* **Your assignment**
Within the listing below, filter for "fruit" and copy every matching line.

* **Records shown**
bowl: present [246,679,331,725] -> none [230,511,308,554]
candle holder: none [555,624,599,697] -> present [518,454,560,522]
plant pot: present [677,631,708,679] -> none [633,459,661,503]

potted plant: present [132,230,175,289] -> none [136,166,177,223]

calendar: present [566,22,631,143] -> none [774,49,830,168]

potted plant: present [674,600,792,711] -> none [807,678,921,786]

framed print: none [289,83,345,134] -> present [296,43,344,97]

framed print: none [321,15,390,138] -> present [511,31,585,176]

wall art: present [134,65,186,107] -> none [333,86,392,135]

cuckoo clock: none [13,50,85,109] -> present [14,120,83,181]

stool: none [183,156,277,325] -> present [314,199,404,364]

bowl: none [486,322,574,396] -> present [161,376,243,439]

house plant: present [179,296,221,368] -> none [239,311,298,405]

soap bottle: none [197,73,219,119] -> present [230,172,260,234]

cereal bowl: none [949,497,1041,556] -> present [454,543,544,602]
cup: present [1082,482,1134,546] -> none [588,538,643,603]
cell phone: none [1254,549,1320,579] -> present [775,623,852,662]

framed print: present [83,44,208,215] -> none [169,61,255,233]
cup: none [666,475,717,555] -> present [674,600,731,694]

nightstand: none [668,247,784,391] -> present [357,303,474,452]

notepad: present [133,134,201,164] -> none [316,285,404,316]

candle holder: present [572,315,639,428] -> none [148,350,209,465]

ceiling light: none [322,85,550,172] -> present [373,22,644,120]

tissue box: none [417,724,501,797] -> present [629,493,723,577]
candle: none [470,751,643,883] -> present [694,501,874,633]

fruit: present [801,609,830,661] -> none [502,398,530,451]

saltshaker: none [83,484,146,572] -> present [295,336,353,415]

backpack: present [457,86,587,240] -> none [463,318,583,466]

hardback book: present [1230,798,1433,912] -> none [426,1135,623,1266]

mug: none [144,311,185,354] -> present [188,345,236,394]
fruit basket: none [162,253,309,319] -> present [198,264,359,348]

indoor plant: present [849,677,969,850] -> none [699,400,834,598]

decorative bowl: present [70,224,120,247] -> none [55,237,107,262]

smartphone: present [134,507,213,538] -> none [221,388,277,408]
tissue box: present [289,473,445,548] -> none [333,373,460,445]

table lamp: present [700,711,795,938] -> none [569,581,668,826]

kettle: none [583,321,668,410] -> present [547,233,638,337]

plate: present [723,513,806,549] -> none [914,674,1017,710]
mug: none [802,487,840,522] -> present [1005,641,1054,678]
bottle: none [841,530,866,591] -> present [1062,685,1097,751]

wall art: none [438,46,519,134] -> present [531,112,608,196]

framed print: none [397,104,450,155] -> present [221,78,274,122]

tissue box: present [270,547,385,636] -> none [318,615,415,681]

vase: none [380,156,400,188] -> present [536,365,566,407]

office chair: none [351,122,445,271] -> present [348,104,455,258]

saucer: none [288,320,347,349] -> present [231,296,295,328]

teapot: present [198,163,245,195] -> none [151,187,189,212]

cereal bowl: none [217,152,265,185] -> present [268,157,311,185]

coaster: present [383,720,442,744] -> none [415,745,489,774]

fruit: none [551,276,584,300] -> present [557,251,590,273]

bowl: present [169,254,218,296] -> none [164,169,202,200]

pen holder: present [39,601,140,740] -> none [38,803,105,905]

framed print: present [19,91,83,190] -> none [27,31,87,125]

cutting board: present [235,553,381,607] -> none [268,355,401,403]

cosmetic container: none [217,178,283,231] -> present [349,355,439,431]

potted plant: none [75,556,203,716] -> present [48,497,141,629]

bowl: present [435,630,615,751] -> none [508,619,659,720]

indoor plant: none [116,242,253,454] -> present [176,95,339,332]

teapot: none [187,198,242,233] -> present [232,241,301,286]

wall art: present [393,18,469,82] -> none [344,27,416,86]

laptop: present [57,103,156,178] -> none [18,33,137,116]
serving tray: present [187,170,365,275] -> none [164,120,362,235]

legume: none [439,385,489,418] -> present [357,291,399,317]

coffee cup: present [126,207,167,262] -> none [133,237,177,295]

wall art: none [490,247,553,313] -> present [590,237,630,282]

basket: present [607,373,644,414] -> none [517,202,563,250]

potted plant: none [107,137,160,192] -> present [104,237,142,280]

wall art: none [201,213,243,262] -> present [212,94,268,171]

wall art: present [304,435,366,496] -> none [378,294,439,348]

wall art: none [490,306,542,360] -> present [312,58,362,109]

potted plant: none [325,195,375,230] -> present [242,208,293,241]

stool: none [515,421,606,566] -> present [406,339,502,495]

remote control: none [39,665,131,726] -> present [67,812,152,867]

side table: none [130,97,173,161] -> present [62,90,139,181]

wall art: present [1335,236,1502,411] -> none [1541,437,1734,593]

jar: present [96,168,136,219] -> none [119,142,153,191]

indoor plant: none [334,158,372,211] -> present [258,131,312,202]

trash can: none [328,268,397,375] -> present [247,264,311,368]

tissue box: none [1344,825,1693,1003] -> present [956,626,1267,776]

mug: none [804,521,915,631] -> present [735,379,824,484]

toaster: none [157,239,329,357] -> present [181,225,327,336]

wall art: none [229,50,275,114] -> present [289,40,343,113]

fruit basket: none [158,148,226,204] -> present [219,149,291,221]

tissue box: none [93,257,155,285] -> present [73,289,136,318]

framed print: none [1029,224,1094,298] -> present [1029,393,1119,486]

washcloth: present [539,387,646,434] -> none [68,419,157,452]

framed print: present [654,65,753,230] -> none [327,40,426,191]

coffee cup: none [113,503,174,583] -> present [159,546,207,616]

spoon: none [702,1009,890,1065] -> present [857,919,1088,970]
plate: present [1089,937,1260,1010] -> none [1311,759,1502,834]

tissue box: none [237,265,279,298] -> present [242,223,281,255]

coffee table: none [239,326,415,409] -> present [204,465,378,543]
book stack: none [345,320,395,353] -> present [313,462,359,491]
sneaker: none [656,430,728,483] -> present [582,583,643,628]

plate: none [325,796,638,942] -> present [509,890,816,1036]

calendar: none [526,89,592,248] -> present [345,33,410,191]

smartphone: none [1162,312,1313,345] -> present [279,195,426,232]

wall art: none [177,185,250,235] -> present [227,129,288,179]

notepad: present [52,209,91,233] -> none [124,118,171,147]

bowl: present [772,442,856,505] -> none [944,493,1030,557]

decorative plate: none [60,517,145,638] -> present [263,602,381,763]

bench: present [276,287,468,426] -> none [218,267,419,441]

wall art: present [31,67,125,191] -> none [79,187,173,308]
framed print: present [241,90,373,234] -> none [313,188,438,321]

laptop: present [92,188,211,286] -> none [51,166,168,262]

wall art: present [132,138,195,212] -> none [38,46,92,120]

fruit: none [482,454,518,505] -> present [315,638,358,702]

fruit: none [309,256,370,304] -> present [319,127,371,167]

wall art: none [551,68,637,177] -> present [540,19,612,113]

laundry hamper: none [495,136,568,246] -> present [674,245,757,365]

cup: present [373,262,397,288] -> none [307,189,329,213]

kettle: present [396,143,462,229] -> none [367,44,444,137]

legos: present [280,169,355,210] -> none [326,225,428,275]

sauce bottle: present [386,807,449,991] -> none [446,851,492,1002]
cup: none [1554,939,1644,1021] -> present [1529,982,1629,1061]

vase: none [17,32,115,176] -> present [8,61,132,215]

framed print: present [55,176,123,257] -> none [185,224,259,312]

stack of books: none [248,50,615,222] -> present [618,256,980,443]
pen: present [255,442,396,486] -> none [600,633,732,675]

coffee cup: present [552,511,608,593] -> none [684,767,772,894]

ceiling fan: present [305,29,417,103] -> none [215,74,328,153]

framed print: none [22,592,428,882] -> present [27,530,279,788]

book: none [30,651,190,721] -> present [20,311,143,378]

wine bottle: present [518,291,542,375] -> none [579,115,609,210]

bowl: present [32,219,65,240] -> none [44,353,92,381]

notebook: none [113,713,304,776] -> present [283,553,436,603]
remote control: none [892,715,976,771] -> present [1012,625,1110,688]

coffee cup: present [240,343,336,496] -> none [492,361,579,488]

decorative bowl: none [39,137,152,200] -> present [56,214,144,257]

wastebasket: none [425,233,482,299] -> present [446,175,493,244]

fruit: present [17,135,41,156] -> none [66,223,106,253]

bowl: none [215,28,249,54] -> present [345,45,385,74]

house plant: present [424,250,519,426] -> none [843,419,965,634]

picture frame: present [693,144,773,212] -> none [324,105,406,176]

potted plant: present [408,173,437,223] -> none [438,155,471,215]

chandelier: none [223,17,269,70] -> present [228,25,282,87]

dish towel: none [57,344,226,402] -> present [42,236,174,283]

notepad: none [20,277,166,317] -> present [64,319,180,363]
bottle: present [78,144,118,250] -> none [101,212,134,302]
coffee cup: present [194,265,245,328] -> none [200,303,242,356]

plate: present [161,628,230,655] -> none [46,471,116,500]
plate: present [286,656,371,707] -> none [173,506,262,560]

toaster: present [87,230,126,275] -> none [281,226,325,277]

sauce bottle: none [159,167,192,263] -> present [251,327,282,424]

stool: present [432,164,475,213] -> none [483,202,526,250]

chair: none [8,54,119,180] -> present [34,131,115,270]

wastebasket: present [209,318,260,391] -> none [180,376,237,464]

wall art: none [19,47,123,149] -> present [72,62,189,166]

* **Task answer**
fruit: present [801,609,830,661] -> none [502,398,530,451]
fruit basket: none [162,253,309,319] -> present [198,264,359,348]
fruit: none [551,276,584,300] -> present [557,251,590,273]
fruit basket: none [158,148,226,204] -> present [219,149,291,221]
fruit: none [482,454,518,505] -> present [315,638,358,702]
fruit: none [309,256,370,304] -> present [319,127,371,167]
fruit: present [17,135,41,156] -> none [66,223,106,253]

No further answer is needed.